- Veranstaltung: Queersensibler Paarsegnungsgottesdienst
- Datum: Samstag, 14. Februar 2026 (Valentinstag)
- Uhrzeit: 18:00 Uhr
- Ort: Gemeindehaus, August-Bebel-Straße 17, Jena
- Zielgruppe: Paare, Herzensmenschen, Beste Freunde – unabhängig von Identität und Orientierung
Jena, 13.02.2026. Der Valentinstag wird oft von Blumensträußen und Pralinenschachteln dominiert, doch in Jena bietet sich in diesem Jahr eine Gelegenheit, die tiefergehende Bedeutung von Beziehungen in den Mittelpunkt zu stellen. Die Innenstadtsprengel laden zu einem Gottesdienst ein, der bewusst Grenzen öffnet und die Vielfalt der Liebe feiert.
Ein Raum für alle Formen der Liebe
Am Samstagabend, den 14. Februar 2026, öffnen sich um 18:00 Uhr die Türen des Gemeindehauses in der August-Bebel-Straße 17 für einen besonderen Anlass. Unter dem Titel einer „queersensiblen Paarsegnung“ lädt die Gemeinde dazu ein, Beziehungen unter den Segen Gottes zu stellen.

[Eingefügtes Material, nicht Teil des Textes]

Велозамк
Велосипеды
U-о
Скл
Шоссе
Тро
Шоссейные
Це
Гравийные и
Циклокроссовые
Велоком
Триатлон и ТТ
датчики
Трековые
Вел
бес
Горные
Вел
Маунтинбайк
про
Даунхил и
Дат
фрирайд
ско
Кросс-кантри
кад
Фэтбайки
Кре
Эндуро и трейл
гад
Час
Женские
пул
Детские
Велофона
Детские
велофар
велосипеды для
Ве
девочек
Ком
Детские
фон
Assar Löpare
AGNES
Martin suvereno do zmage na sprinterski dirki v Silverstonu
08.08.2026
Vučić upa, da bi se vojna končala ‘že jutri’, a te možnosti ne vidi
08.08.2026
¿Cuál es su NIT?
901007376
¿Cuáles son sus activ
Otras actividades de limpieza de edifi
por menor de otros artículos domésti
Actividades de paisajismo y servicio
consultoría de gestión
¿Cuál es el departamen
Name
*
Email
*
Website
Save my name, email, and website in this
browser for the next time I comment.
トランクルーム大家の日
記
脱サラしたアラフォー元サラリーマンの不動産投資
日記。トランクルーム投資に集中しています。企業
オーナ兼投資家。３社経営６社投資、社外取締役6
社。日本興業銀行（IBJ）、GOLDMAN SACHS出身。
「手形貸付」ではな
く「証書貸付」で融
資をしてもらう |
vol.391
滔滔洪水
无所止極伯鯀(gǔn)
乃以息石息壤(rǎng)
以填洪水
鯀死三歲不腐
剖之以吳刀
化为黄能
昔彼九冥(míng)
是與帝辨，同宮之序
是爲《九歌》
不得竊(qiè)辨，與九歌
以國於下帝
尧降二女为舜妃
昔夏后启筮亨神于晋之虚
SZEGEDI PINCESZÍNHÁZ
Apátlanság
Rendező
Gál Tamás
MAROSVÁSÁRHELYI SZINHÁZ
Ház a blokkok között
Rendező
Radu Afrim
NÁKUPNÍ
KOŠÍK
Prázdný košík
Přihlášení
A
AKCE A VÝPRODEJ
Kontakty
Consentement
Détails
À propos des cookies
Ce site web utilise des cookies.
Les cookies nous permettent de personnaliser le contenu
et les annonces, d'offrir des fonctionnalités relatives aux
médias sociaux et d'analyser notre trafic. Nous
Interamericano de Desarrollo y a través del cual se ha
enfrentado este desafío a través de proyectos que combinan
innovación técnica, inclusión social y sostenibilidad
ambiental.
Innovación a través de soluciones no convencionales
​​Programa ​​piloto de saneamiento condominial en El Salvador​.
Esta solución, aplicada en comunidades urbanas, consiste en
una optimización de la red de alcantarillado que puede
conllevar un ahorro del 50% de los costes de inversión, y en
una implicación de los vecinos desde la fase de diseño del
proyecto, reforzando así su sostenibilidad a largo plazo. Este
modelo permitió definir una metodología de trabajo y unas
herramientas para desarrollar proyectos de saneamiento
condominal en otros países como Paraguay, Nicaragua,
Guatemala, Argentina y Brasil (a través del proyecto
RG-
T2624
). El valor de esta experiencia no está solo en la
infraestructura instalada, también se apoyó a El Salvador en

Die Einladung ist dabei explizit inklusiv formuliert. Willkommen sind nicht nur klassische Paare, sondern, wie es in der Ankündigung heißt, „Herzensmenschen und Best Friends“. Dabei spielen Geschlecht, sexuelle Orientierung, Identität oder die konkrete Beziehungsform keine Rolle. Auch der religiöse Hintergrund der Teilnehmenden ist für die Segnung kein Ausschlusskriterium. Im Zentrum des Abends stehen die gegenseitige Wertschätzung und der Zuspruch für verbindende Beziehungen in all ihrer modernen Vielfalt.
Warum „queersensibel“ wichtig ist
Der Begriff „queersensibel“ signalisiert in diesem Kontext weit mehr als nur eine moderne Wortwahl. Er schafft einen sicheren Raum (Safe Space) für Menschen der LGBTQIA+-Community, die sich in traditionellen kirchlichen Strukturen in der Vergangenheit oft nicht mitgemeint oder sogar ausgegrenzt fühlten. Mit diesem Angebot setzt der Innenstadtsprengel in Jena ein deutliches Zeichen für eine offene Kirche, die die Realität menschlicher Beziehungen im Jahr 2026 widerspiegelt.
Dass auch „Best Friends“ explizit angesprochen werden, würdigt zudem die Bedeutung platonischer Liebe und tiefer Freundschaften, die im gesellschaftlichen Fokus auf romantische Zweierbeziehungen am Valentinstag oft vergessen werden. Es ist eine Anerkennung dessen, dass Liebe und Verantwortung füreinander viele Gesichter haben können.
Besinnung statt Konsumrausch
Der Valentinstag hat sich über die Jahrzehnte zu einem kommerziellen Großereignis entwickelt. Veranstaltungen wie diese Paarsegnung bieten einen Gegenpol zum hektischen Alltag und dem Konsumdruck. Sie ermöglichen Paaren und Freunden, kurz innezuhalten und sich bewusst zu machen, was ihre Verbindung ausmacht.
Das Gemeindehaus in der August-Bebel-Straße, zentral in Jena gelegen, bietet hierfür den passenden Rahmen. Die Veranstaltung ordnet sich in eine Reihe von Angeboten ein, die versuchen, kirchliche Traditionen mit den Lebenswelten einer modernen, universitären Stadtgesellschaft zu verknüpfen.
Fazit
Wer den Valentinstag in diesem Jahr mit einem Moment der Ruhe und spirituellen Stärkung begehen möchte, findet in der August-Bebel-Straße eine offene Tür. Es ist ein Angebot, das zeigt, dass Tradition und Moderne, Glaube und Vielfalt in Jena Hand in Hand gehen können.
Das Team der Innenstadtsprengel freut sich auf zahlreiche Besucherinnen und Besucher, die gemeinsam die Liebe feiern möchten.